I Inner products and wavefunctions

[dyn]

Hi
As far as i am aware taking the inner product of a bra and a ket results in a (complex) number or scalar. So why does < x | ψ > give ψ ( x ) , the wavefunction in position space ? Surely < x | ψ > should give a number not a function ?
Thanks

 

[PeterDonis]

The notation $\braket{x | \psi} = \psi(x)$ is actually a slight abuse of notation. What it says is: the function $\psi(x)$, for a given ket $\ket{\psi}$, is that function that maps each position $x$ to the number $\braket{x | \psi}$, where $\bra{x}$ is the bra corresponding to the eigenstate of position in which the position is $x$.

 

[dyn]

Thanks for your reply. Is there a mistake in the Latex as it does not seem to be displaying properly ?

 

[PeterDonis]

Is there a mistake in the Latex as it does not seem to be displaying properly ?

Do you mean in my post? It displays fine for me. You might have to reload the page, log out/back in, restart your browser, clear your cookies for physicsforums.com, or some combination of those.

 

[dyn]

Yes , it displays fine now. Thank you. So is it correct to say that an inner product of a bra and a ket always gives a number not a function ?

 

[PeterDonis]

is it correct to say that an inner product of a bra and a ket always gives a number not a function ?

If you're talking about a single bra and a single ket, yes. The notation $\braket{x | \psi} = \psi(x)$ is actually using $\bra{x}$ to refer to an infinite collection of bras (one for each position $x$), not just one.

 

[dyn]

Thank you. I'm trying to picture what the kets | ψ > and | x > look like. I know they are infinite-dimensional vectors. Is the ket | ψ > an infinite column vector consisting of the value of ψ( x ) at each of the infinite values of x ? Is the general ket | x > an infinite column vector consisting of the number 1 at each of the infinite values of x . ie an infinite collection of basis vectors ? When calculating < x | ψ > the bra is an infinite collection of zero's with the exception of a 1 at the exact position of the value of x in ψ ( x ) . have i got that right ?
Thanks

 

[PeterDonis]

have i got that right ?

All of these things are highly heuristic (i.e., be careful how you use them) ways of describing kets and bras. Or more precisely, describing a (vaguely defined) representation of kets and bras.

Kets (and bras) are in general best left unvisualized, so to speak: when trying to prove anything about them in general, you should only use their known general mathematical properties, which will be valid regardless of any choice of representation. The only time you should choose a representation is when you have to--i.e., when there is no other way to do some particular calculation you want to do.

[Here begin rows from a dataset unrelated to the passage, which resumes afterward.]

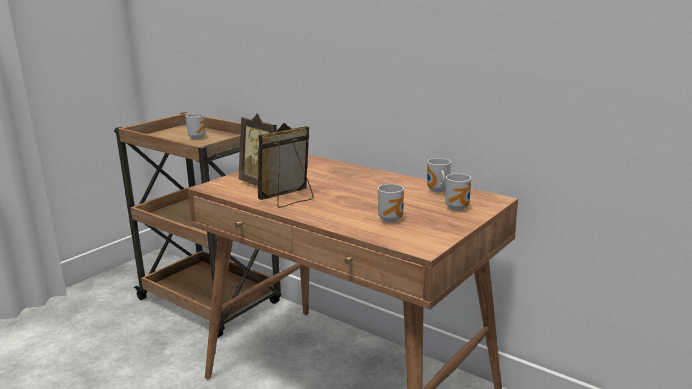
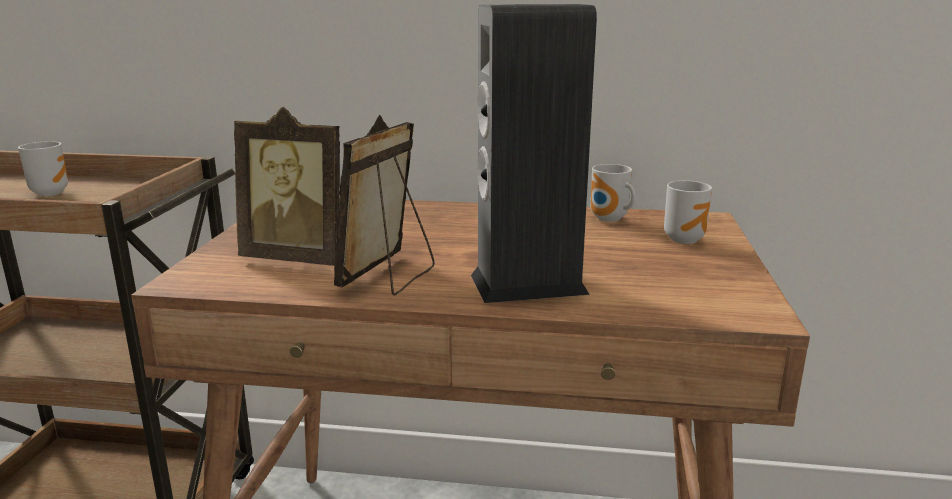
camera: 30 degrees left, 0 degrees up
(341, 214) = (528, 284): none -> speaker
(392, 219) = (625, 276): mug -> none

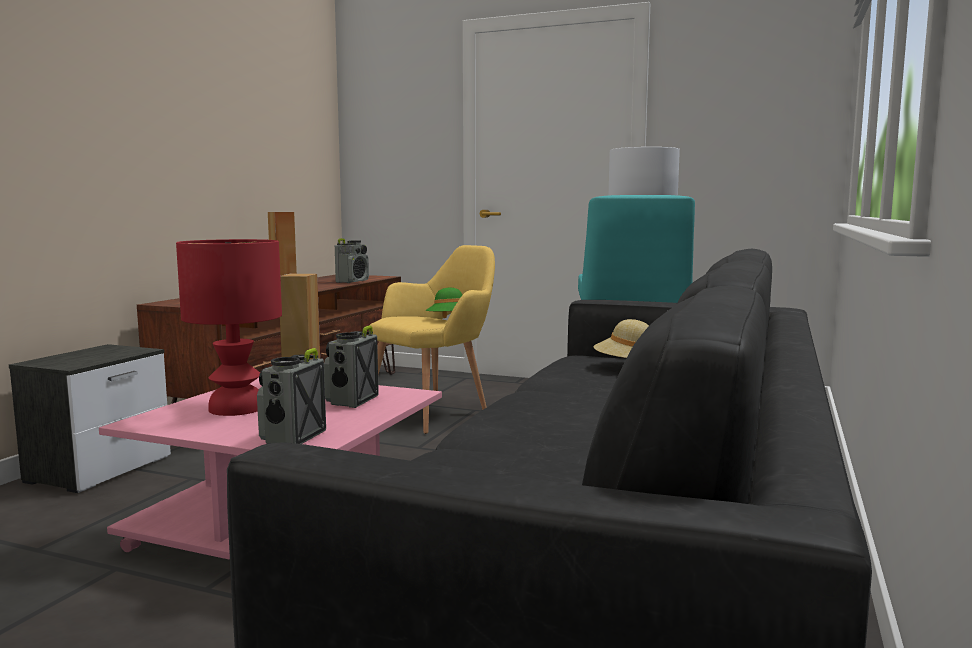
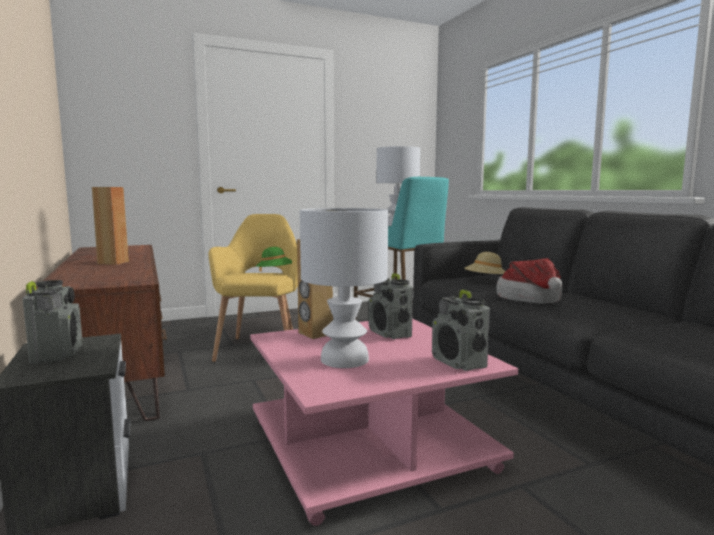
camera: 45 degrees left, 0 degrees up
(237, 408) = (343, 359): red table lamp -> white table lamp
(352, 281) = (137, 251): radio -> radio (57, 354)
(567, 397) = (531, 299): none -> hat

For the specific kets and bras you are talking about, i.e., those in the Hilbert space of a single particle (and its dual), there actually is no well-defined "infinite vector" representation. The only really well-defined representation you will see in most textbooks is the wave function representation, where $\psi(x)$ is a function (and operators on the Hilbert space are represented as operators on functions, mostly but not always differential operators). The technical issue with this representation is that, strictly speaking, the Hilbert space only consists of square integrable functions, and the eigenfunctions of the position and momentum operators, namely the "delta function" $\delta(x)$ and the plane wave $e^{i k x}$, which are often used as two possible choices of basis for the Hilbert space, are not square integrable, so they aren't actually in the Hilbert space. There are ways of dealing with this, which is why it is only a technical issue and does not invalidate the wave function representation.

Many other Hilbert spaces, such as those for spin, are finite dimensional, so there is a valid vector representation (with operators being matrices), which is easier to use.

 

[PeroK]

Hi
As far as i am aware taking the inner product of a bra and a ket results in a (complex) number or scalar. So why does < x | ψ > give ψ ( x ) , the wavefunction in position space ? Surely < x | ψ > should give a number not a function ?
Thanks

Technically, $\psi(x)$ is a number. $\psi$ is the function and $x$ is the variable.

 

[vanhees71]

This confusion arises, because physicists are sloppy in never making a difference between a function $\psi$ and the value $\psi(x)$ evaluated at the argument $x$. So they say "$\psi(x)$ is the wave function". What they mean is that $\psi:\mathbb{R} \rightarrow \mathbb{C}$ is a function $x \mapsto \psi(x)$, i.e., it maps the real position coordinate to a complex number.